[Dataset excerpts]
━━━━━━━━━━━━━━━━━━━━

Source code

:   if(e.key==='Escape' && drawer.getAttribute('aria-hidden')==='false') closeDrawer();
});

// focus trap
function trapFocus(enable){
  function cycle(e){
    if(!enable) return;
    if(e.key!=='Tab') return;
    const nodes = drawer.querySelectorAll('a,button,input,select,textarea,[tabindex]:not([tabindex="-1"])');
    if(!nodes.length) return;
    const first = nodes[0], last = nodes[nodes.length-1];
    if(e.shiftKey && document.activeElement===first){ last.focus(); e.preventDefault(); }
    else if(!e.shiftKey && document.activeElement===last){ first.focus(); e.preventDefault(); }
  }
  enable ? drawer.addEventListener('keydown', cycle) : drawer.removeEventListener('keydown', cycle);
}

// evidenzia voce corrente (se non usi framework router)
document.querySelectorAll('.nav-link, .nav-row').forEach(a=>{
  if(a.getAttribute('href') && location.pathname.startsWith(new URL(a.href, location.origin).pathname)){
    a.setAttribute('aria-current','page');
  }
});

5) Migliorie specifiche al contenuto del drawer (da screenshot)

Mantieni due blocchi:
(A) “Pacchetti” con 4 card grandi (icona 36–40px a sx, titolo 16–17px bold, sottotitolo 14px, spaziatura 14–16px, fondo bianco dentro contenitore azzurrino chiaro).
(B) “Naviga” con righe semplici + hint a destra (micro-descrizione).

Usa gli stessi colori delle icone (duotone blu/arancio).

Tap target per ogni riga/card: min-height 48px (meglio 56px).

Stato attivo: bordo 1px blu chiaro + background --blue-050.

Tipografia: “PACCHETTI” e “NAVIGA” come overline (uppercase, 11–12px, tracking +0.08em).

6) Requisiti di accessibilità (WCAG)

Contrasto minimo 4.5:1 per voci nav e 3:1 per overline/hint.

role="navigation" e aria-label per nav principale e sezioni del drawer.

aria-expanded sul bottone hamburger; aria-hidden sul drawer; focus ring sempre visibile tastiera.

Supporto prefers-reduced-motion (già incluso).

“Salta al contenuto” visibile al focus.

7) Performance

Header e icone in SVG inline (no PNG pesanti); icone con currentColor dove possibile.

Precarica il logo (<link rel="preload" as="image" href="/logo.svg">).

━━━━━━━━━━━━━━━━━━━━

TO-DO ITEM - Please print all the data again exactly as given.

WRITTEN SOLUTION -
Source code

:   if(e.key==='Escape' && drawer.getAttribute('aria-hidden')==='false') closeDrawer();
});

// focus trap
function trapFocus(enable){
  function cycle(e){
    if(!enable) return;
    if(e.key!=='Tab') return;
    const nodes = drawer.querySelectorAll('a,button,input,select,textarea,[tabindex]:not([tabindex="-1"])');
    if(!nodes.length) return;
    const first = nodes[0], last = nodes[nodes.length-1];
    if(e.shiftKey && document.activeElement===first){ last.focus(); e.preventDefault(); }
    else if(!e.shiftKey && document.activeElement===last){ first.focus(); e.preventDefault(); }
  }
  enable ? drawer.addEventListener('keydown', cycle) : drawer.removeEventListener('keydown', cycle);
}

// evidenzia voce corrente (se non usi framework router)
document.querySelectorAll('.nav-link, .nav-row').forEach(a=>{
  if(a.getAttribute('href') && location.pathname.startsWith(new URL(a.href, location.origin).pathname)){
    a.setAttribute('aria-current','page');
  }
});

5) Migliorie specifiche al contenuto del drawer (da screenshot)

Mantieni due blocchi:
(A) “Pacchetti” con 4 card grandi (icona 36–40px a sx, titolo 16–17px bold, sottotitolo 14px, spaziatura 14–16px, fondo bianco dentro contenitore azzurrino chiaro).
(B) “Naviga” con righe semplici + hint a destra (micro-descrizione).

Usa gli stessi colori delle icone (duotone blu/arancio).

Tap target per ogni riga/card: min-height 48px (meglio 56px).

Stato attivo: bordo 1px blu chiaro + background --blue-050.

Tipografia: “PACCHETTI” e “NAVIGA” come overline (uppercase, 11–12px, tracking +0.08em).

6) Requisiti di accessibilità (WCAG)

Contrasto minimo 4.5:1 per voci nav e 3:1 per overline/hint.

role="navigation" e aria-label per nav principale e sezioni del drawer.

aria-expanded sul bottone hamburger; aria-hidden sul drawer; focus ring sempre visibile tastiera.

Supporto prefers-reduced-motion (già incluso).

“Salta al contenuto” visibile al focus.

7) Performance

Header e icone in SVG inline (no PNG pesanti); icone con currentColor dove possibile.

Precarica il logo (<link rel="preload" as="image" href="/logo.svg">).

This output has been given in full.